Task directions
Everything from the line with "Combine all remaining ingredients" to the last line of the listing must be retyped exactly, both ends included, with the pictures dropped.

Data under study
──────
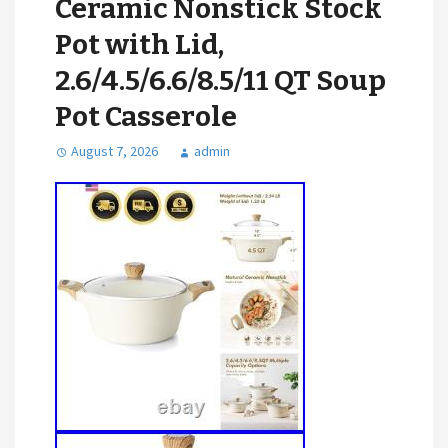
Ceramic Nonstick Stock
Pot with Lid,
2.6/4.5/6.6/8.5/11 QT Soup
Pot Casserole
August 7, 2026
admin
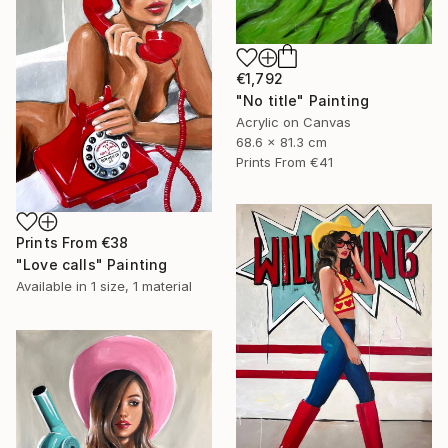
€1,792
"No title" Painting
Acrylic on Canvas
68.6 x 81.3 cm
Prints From
€41
Prints From
€38
"Love calls" Painting
Available in
1 size, 1 material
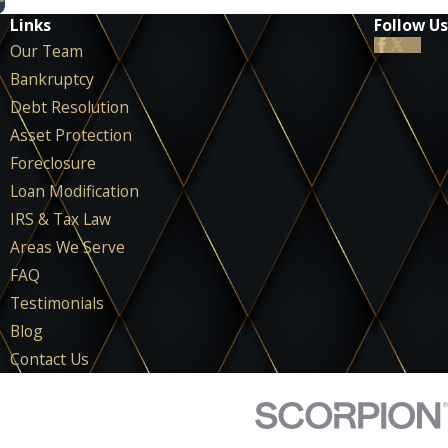
Links
Follow Us
Our Team
Bankruptcy
Debt Resolution
Asset Protection
Foreclosure
Loan Modification
IRS & Tax Law
Areas We Serve
FAQ
Testimonials
Blog
Contact Us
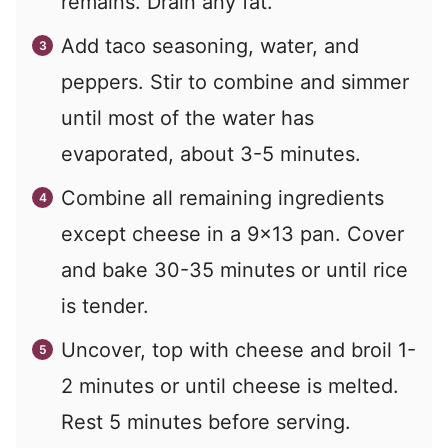
remains. Drain any fat.
Add taco seasoning, water, and
peppers. Stir to combine and simmer
until most of the water has
evaporated, about 3-5 minutes.
Combine all remaining ingredients
except cheese in a 9x13 pan. Cover
and bake 30-35 minutes or until rice
is tender.
Uncover, top with cheese and broil 1-
2 minutes or until cheese is melted.
Rest 5 minutes before serving.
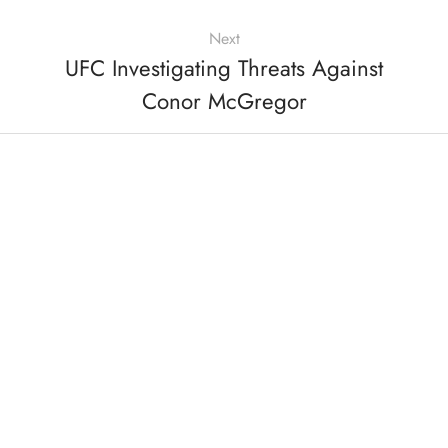
Next
UFC Investigating Threats Against
Conor McGregor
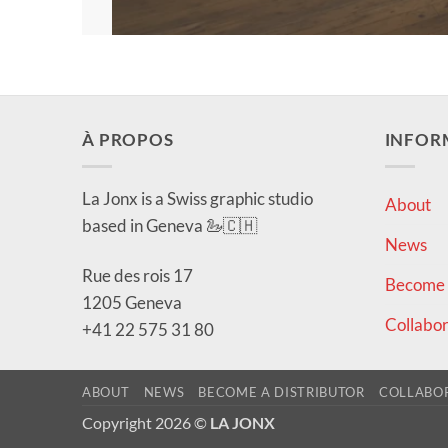
À PROPOS
INFOR
La Jonx is a Swiss graphic studio
About
based in Geneva 🦢🇨🇭
News
Rue des rois 17
Become a
1205 Geneva
Collabor
+41 22 575 31 80
ABOUT
NEWS
BECOME A DISTRIBUTOR
COLLABO
Copyright 2026 ©
LA JONX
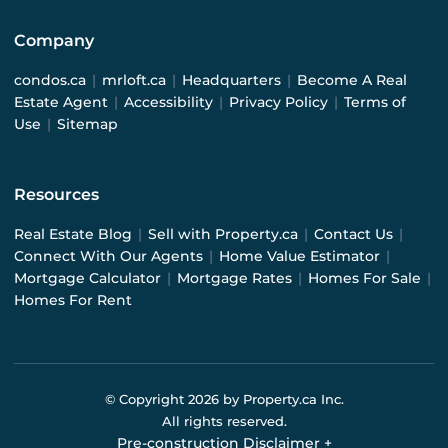
Company
condos.ca
|
mrloft.ca
|
Headquarters
|
Become A Real
Estate Agent
|
Accessibility
|
Privacy Policy
|
Terms of
Use
|
Sitemap
Resources
Real Estate Blog
|
Sell with Property.ca
|
Contact Us
|
Connect With Our Agents
|
Home Value Estimator
|
Mortgage Calculator
|
Mortgage Rates
|
Homes For Sale
|
Homes For Rent
© Copyright
2026
by Property.ca Inc.
All rights reserved.
Pre-construction Disclaimer
+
──────
Answer to the exercise
Combine all remaining ingredients
except cheese in a 9x13 pan. Cover
and bake 30-35 minutes or until rice
is tender.
Uncover, top with cheese and broil 1-
2 minutes or until cheese is melted.
Rest 5 minutes before serving.
Next
UFC Investigating Threats Against
Conor McGregor
À PROPOS
INFOR
La Jonx is a Swiss graphic studio
About
based in Geneva 🦢🇨🇭
News
Rue des rois 17
Become a
1205 Geneva
Collabor
+41 22 575 31 80
ABOUT
NEWS
BECOME A DISTRIBUTOR
COLLABO
Copyright 2026 ©
LA JONX
Company
condos.ca
|
mrloft.ca
|
Headquarters
|
Become A Real
Estate Agent
|
Accessibility
|
Privacy Policy
|
Terms of
Use
|
Sitemap
Resources
Real Estate Blog
|
Sell with Property.ca
|
Contact Us
|
Connect With Our Agents
|
Home Value Estimator
|
Mortgage Calculator
|
Mortgage Rates
|
Homes For Sale
|
Homes For Rent
© Copyright
2026
by Property.ca Inc.
All rights reserved.
Pre-construction Disclaimer
+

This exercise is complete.